To present the recent findings obtained in clinical and experimental studies examining microcirculatory alterations in sepsis, their link to mitochondrial dysfunction, and current knowledge regarding the impact of these alterations on the outcome of septic patients.

Recent findings

Interlinked by a mutual cascade effect and driven by the host–pathogen interaction, microcirculatory and mitochondrial functions are impaired during sepsis. Mitochondrial respiration seems to evolve during the course of sepsis, demonstrating a change from reversible to irreversible inhibition. The spatiotemporal heterogeneity of microcirculatory and mitochondrial dysfunction suggests that these processes may be compartmentalized.
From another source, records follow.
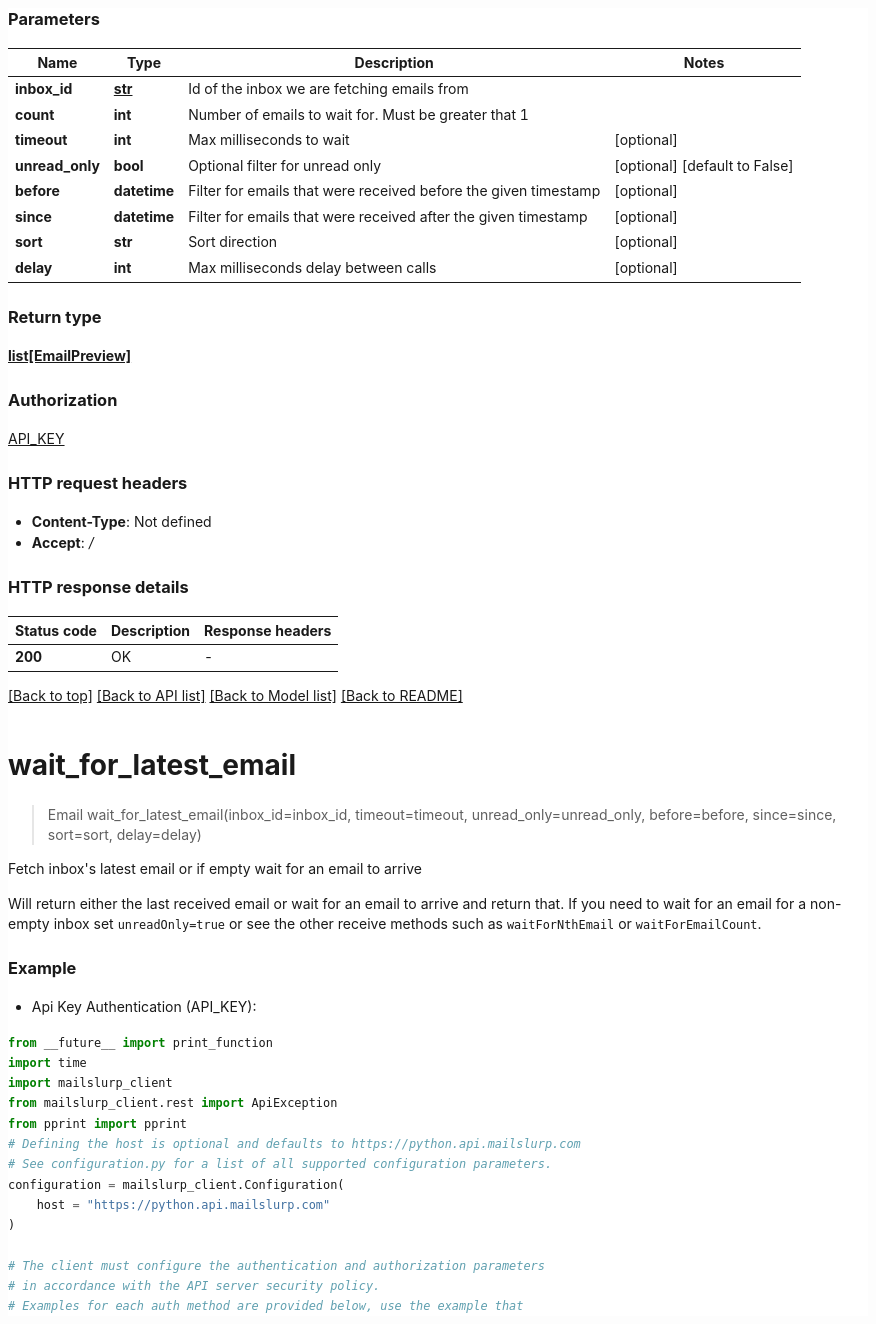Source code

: ### Parameters

Name | Type | Description  | Notes
------------- | ------------- | ------------- | -------------
 **inbox_id** | [**str**]()| Id of the inbox we are fetching emails from | 
 **count** | **int**| Number of emails to wait for. Must be greater that 1 | 
 **timeout** | **int**| Max milliseconds to wait | [optional] 
 **unread_only** | **bool**| Optional filter for unread only | [optional] [default to False]
 **before** | **datetime**| Filter for emails that were received before the given timestamp | [optional] 
 **since** | **datetime**| Filter for emails that were received after the given timestamp | [optional] 
 **sort** | **str**| Sort direction | [optional] 
 **delay** | **int**| Max milliseconds delay between calls | [optional] 

### Return type

[**list[EmailPreview]**](EmailPreview)

### Authorization

[API_KEY](../README#API_KEY)

### HTTP request headers

 - **Content-Type**: Not defined
 - **Accept**: */*

### HTTP response details
| Status code | Description | Response headers |
|-------------|-------------|------------------|
**200** | OK |  -  |

[[Back to top]](#) [[Back to API list]](../README#documentation-for-api-endpoints) [[Back to Model list]](../README#documentation-for-models) [[Back to README]](../README)

# **wait_for_latest_email**
> Email wait_for_latest_email(inbox_id=inbox_id, timeout=timeout, unread_only=unread_only, before=before, since=since, sort=sort, delay=delay)

Fetch inbox's latest email or if empty wait for an email to arrive

Will return either the last received email or wait for an email to arrive and return that. If you need to wait for an email for a non-empty inbox set `unreadOnly=true` or see the other receive methods such as `waitForNthEmail` or `waitForEmailCount`.

### Example

* Api Key Authentication (API_KEY):
```python
from __future__ import print_function
import time
import mailslurp_client
from mailslurp_client.rest import ApiException
from pprint import pprint
# Defining the host is optional and defaults to https://python.api.mailslurp.com
# See configuration.py for a list of all supported configuration parameters.
configuration = mailslurp_client.Configuration(
    host = "https://python.api.mailslurp.com"
)

# The client must configure the authentication and authorization parameters
# in accordance with the API server security policy.
# Examples for each auth method are provided below, use the example that
```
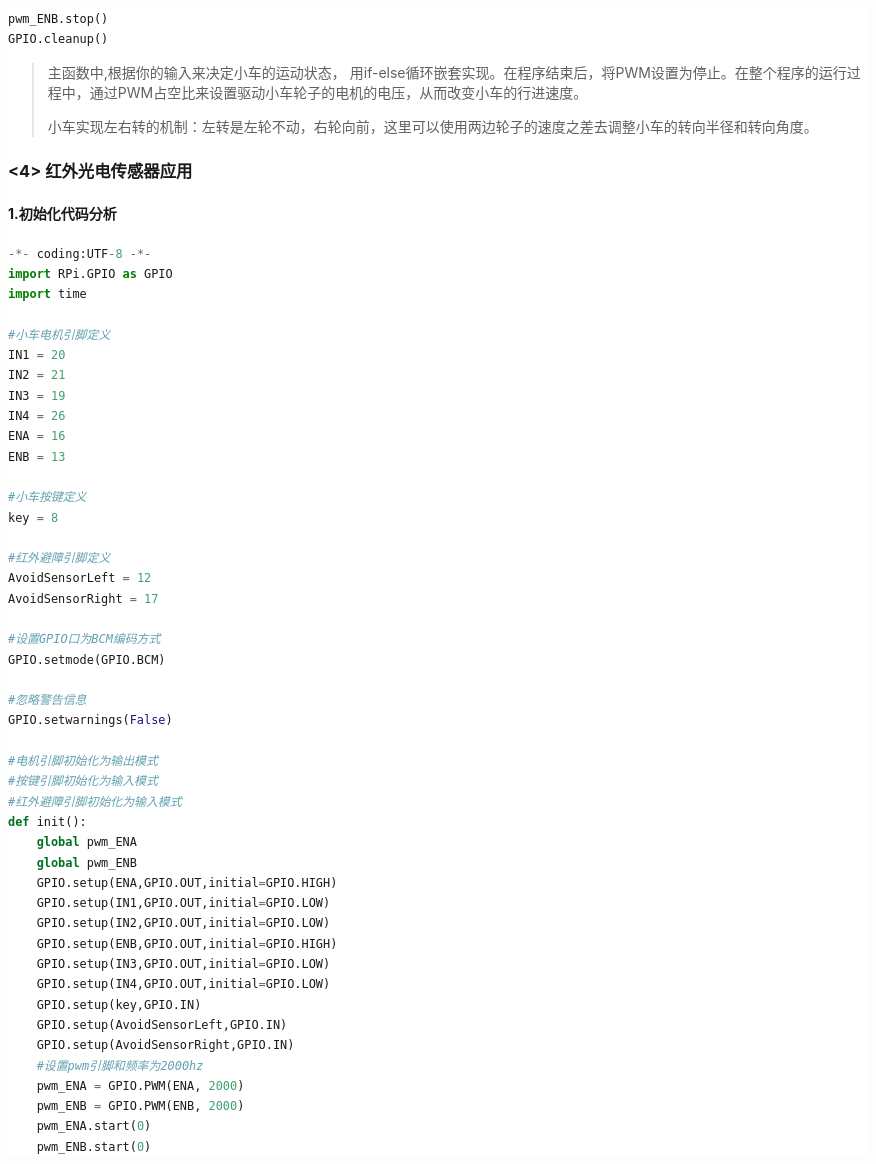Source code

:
 ```python
pwm_ENB.stop()
GPIO.cleanup()
```

> 主函数中,根据你的输入来决定小车的运动状态， 用if-else循环嵌套实现。在程序结束后，将PWM设置为停止。在整个程序的运行过程中，通过PWM占空比来设置驱动小车轮子的电机的电压，从而改变小车的行进速度。
>
> 小车实现左右转的机制：左转是左轮不动，右轮向前，这里可以使用两边轮子的速度之差去调整小车的转向半径和转向角度。

### <4> 红外光电传感器应用

#### 1.初始化代码分析

```python
-*- coding:UTF-8 -*-
import RPi.GPIO as GPIO
import time

#小车电机引脚定义
IN1 = 20
IN2 = 21
IN3 = 19
IN4 = 26
ENA = 16
ENB = 13

#小车按键定义
key = 8

#红外避障引脚定义
AvoidSensorLeft = 12
AvoidSensorRight = 17

#设置GPIO口为BCM编码方式
GPIO.setmode(GPIO.BCM)

#忽略警告信息
GPIO.setwarnings(False)

#电机引脚初始化为输出模式
#按键引脚初始化为输入模式
#红外避障引脚初始化为输入模式
def init():
    global pwm_ENA
    global pwm_ENB
    GPIO.setup(ENA,GPIO.OUT,initial=GPIO.HIGH)
    GPIO.setup(IN1,GPIO.OUT,initial=GPIO.LOW)
    GPIO.setup(IN2,GPIO.OUT,initial=GPIO.LOW)
    GPIO.setup(ENB,GPIO.OUT,initial=GPIO.HIGH)
    GPIO.setup(IN3,GPIO.OUT,initial=GPIO.LOW)
    GPIO.setup(IN4,GPIO.OUT,initial=GPIO.LOW)
    GPIO.setup(key,GPIO.IN)
    GPIO.setup(AvoidSensorLeft,GPIO.IN)
    GPIO.setup(AvoidSensorRight,GPIO.IN)
    #设置pwm引脚和频率为2000hz
    pwm_ENA = GPIO.PWM(ENA, 2000)
    pwm_ENB = GPIO.PWM(ENB, 2000)
    pwm_ENA.start(0)
    pwm_ENB.start(0)
```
Although a causal relationship between mitochondrial and microcirculatory dysfunction and organ failure in sepsis is supported by an increasing number of studies, adaptive processes have also emerged as part of microcirculatory and mitochondrial alterations. Treatments for improving or preserving microcirculatory, mitochondrial function, or both seem to yield a better outcome in patients.

Summary

Even though there is evidence that microcirculatory and mitochondrial dysfunction plays a role in the development of sepsis-induced organ failure, their interaction and respective contribution to the disease remains poorly understood. Future research is necessary to better define such relationships in order to identify therapeutic targets and refine treatment strategies.